[EXCERPTED RECORDS start]

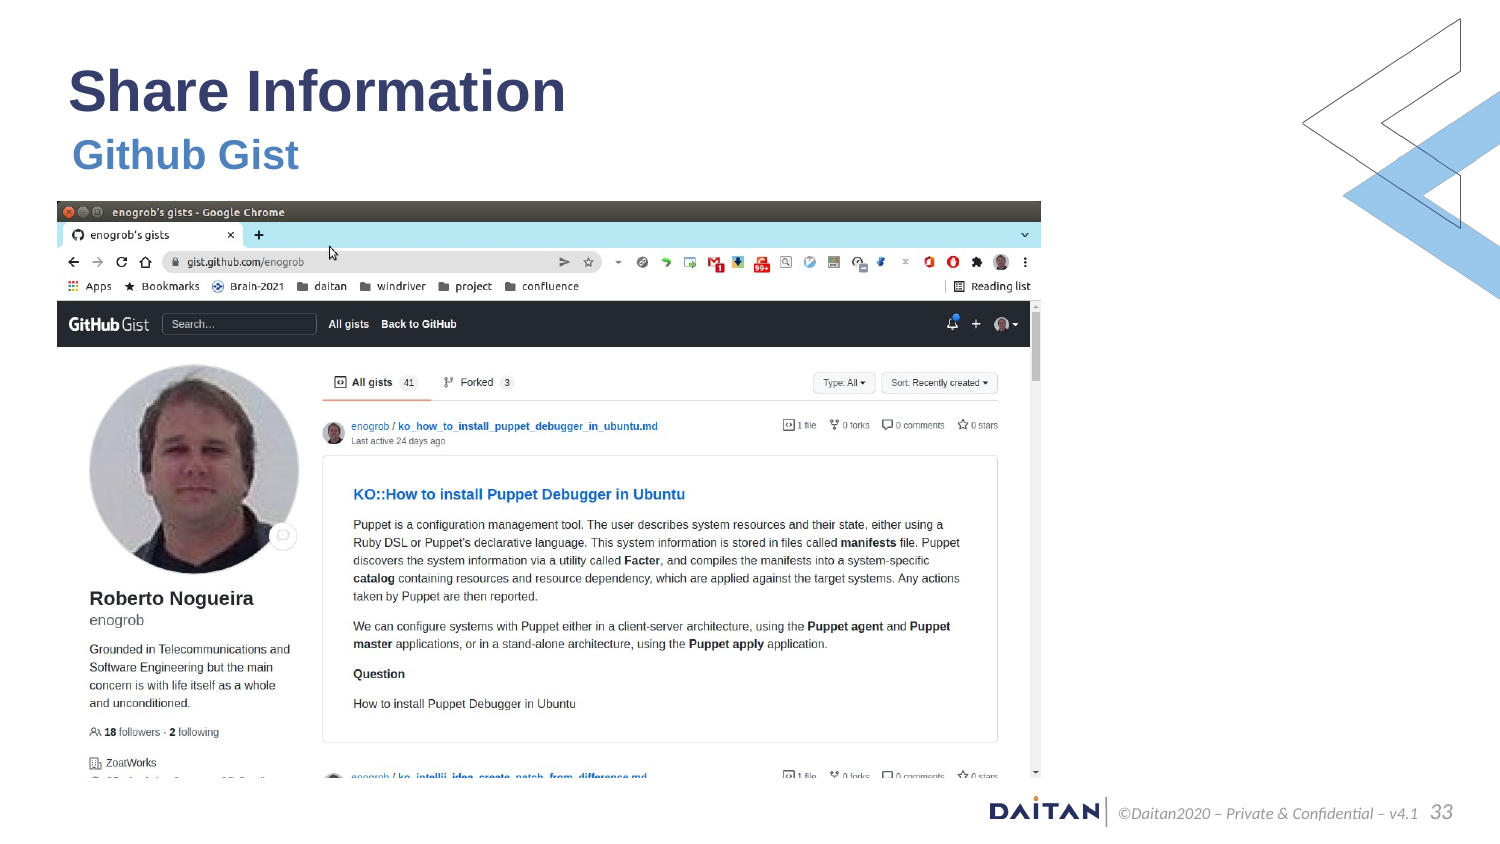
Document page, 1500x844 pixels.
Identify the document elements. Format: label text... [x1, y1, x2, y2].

picture [990, 796, 1099, 819]
subtitle Github Gist [57, 126, 1289, 172]
picture [57, 201, 1041, 778]
picture [1303, 20, 1500, 300]
title Share Information [57, 50, 1289, 126]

[EXCERPTED RECORDS end]

Output the records above as a JSON list of strings with one string per line, skipping blank lines and leaving out the pictures.

[
  "Document page, 1500x844 pixels.",
  "Identify the document elements. Format: label text... [x1, y1, x2, y2].",
  "picture [990, 796, 1099, 819]",
  "subtitle Github Gist [57, 126, 1289, 172]",
  "picture [57, 201, 1041, 778]",
  "picture [1303, 20, 1500, 300]",
  "title Share Information [57, 50, 1289, 126]"
]